First, as in crisis go bankrupt not only insurers, but also ЛПУ (treatment-and-prophylactic establishments) absence under the contract of alternative clinic in case of bankruptcy the basic calls into question into your further service under the policy. «To me the representative of one insurance company that one of clinics has stopped the existence for two days recently complained. All has disappeared: a management, the equipment, doctors», — Michael Kuhtar tells.

Secondly, at you possibility of replacement of clinic should be provided in case something won't be pleasant to you. The same program on the basis of different clinics will cost differently: it is not excluded that you will need to pay in addition a difference in policy cost, or, on the contrary, it compensate you. On the basis of large versatile clinic with the modern equipment in which staff many known experts (candidates and doctors of sciences), the program will cost more expensively, than in clinic with possibilities is more modest. But it doesn't mean that the insured won't receive any services provided by its policy. «If service which can't be rendered in cheaper clinic suddenly is required, to the patient research on the basis of other clinic — for choice the insurer will be organized, with it will coordinate day and visit time», — Nina Egorkina makes comments. In this case you shouldn't even pay extra.

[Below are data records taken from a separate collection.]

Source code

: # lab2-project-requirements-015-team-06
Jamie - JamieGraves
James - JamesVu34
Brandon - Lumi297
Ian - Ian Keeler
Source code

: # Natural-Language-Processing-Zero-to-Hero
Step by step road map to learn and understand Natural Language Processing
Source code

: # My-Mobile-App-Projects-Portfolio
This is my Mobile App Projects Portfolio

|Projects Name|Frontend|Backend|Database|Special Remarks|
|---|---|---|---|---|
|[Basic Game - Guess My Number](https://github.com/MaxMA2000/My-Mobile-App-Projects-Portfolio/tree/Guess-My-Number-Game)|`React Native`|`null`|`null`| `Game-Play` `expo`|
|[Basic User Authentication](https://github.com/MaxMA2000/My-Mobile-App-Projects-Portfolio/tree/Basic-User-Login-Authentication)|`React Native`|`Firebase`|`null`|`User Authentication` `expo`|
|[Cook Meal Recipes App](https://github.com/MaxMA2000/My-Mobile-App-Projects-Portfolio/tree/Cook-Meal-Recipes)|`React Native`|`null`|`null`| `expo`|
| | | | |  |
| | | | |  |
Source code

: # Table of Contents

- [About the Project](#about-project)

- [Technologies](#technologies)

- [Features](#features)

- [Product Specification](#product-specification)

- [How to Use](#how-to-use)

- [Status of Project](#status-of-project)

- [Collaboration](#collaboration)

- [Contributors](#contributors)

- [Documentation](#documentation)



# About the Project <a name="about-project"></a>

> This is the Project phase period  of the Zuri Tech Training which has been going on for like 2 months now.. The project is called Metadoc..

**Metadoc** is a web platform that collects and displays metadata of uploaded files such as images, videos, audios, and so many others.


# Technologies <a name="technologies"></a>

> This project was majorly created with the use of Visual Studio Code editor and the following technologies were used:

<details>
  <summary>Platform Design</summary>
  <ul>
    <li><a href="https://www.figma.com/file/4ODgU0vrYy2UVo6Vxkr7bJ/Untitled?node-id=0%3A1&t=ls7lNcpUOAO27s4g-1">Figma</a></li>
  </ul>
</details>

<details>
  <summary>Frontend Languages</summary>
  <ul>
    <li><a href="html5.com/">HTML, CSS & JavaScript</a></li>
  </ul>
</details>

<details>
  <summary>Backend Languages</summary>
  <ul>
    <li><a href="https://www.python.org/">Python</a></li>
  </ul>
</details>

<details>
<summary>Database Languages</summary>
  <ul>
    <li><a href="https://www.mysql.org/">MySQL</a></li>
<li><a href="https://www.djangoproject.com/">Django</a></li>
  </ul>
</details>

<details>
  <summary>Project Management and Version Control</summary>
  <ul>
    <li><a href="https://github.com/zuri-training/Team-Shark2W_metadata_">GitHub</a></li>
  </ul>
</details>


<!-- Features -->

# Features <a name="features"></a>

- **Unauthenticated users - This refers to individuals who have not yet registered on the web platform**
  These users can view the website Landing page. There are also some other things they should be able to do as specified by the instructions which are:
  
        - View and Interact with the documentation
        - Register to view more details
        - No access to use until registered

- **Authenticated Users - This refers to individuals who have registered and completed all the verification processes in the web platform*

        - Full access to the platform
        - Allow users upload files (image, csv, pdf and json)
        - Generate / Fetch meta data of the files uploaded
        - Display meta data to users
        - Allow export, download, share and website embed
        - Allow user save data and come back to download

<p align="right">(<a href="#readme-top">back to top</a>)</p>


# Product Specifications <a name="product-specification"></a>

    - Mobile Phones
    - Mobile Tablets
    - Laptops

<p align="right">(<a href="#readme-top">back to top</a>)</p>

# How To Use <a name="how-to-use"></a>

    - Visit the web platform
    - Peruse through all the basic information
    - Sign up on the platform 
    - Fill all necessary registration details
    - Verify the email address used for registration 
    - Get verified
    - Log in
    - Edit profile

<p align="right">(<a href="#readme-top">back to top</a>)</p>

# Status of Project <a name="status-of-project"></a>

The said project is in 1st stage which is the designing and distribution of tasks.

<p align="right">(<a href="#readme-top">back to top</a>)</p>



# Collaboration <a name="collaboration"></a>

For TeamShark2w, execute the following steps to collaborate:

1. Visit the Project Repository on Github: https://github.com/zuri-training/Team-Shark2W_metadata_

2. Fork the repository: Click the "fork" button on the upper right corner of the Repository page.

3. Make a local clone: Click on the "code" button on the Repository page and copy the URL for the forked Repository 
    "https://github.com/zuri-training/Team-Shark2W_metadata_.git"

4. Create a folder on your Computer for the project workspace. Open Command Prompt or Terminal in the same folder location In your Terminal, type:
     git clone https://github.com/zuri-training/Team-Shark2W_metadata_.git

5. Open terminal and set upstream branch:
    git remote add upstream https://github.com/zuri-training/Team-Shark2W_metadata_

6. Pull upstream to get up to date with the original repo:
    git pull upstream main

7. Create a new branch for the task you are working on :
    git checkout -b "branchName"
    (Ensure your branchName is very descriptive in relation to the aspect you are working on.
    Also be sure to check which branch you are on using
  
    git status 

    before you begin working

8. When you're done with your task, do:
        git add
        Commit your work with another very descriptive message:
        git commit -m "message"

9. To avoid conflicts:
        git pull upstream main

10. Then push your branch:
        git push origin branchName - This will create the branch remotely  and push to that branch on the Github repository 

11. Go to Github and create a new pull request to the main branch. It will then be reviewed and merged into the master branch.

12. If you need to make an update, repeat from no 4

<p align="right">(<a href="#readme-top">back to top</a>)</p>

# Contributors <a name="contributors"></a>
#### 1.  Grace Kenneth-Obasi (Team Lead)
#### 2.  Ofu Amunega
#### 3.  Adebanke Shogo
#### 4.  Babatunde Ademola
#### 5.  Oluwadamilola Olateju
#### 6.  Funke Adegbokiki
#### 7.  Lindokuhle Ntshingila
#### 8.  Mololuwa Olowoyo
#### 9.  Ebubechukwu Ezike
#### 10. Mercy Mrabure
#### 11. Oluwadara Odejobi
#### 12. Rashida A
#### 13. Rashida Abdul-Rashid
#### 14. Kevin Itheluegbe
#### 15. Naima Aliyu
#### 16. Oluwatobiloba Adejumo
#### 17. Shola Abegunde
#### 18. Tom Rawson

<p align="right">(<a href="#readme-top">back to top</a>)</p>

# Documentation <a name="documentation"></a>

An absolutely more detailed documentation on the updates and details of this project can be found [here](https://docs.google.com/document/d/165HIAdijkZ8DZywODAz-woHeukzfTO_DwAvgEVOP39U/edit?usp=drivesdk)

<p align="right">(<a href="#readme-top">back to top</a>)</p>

Thirdly, it is better to stop on the program without quantitative restrictions on number of consultations of experts and spent analyses-researches as it already pseudo-insurance which a little than differs from not insurance programs offered directly by clinics (the last besides and is cheaper). «In the text of contract ДМС there are following reservations:“ Biochemical, общеклинические researches under medical indications no more an once during insurance term ”. That is if the second time is required to hand over blood — excuse, for money, — Lyudmila Rostova explains. — or there is a point on single visiting of doctors-experts (the lung specialist, the cardiologist, the dermatologist, etc.) — actually the insurer speaks: will suffice from you and the therapist».

Fourthly, it will be not out of place to pay attention to the size of the insurance sum. As "unique" offers where the insurance sum hardly probable considerably exceeds the payment sum now began to meet. «In the program there can be everything, but, having come to the third or fourth time to clinic, the person suddenly learns that at it the responsibility limit is settled, — Michael Kuhtar explains. — Those programs which we sell, are made with a stock: limits of the insurer on clinics — about 1 million rbl., on stomatology — 500 thousand rbl. As though who often addressed — it always will suffice».

Fifthly, in the contract there should not be that mention that СК can raise the prices in its action. Insurers, including it, try to level a rise in prices for medical services in clinics, but to pay off for it clients shouldn't.

Inclusion in the option program «the personal doctor» remains to the discretion of insured. In one companies clients remained are happy with this service as she allowed them quickly and conveniently to receive necessary consultations, and somewhere didn't manage and without abusings. «Some“ personal doctors ”had only one function — not to admit you to experts, refusing appointment to them under any pretext», — Lyudmila Rostova tells.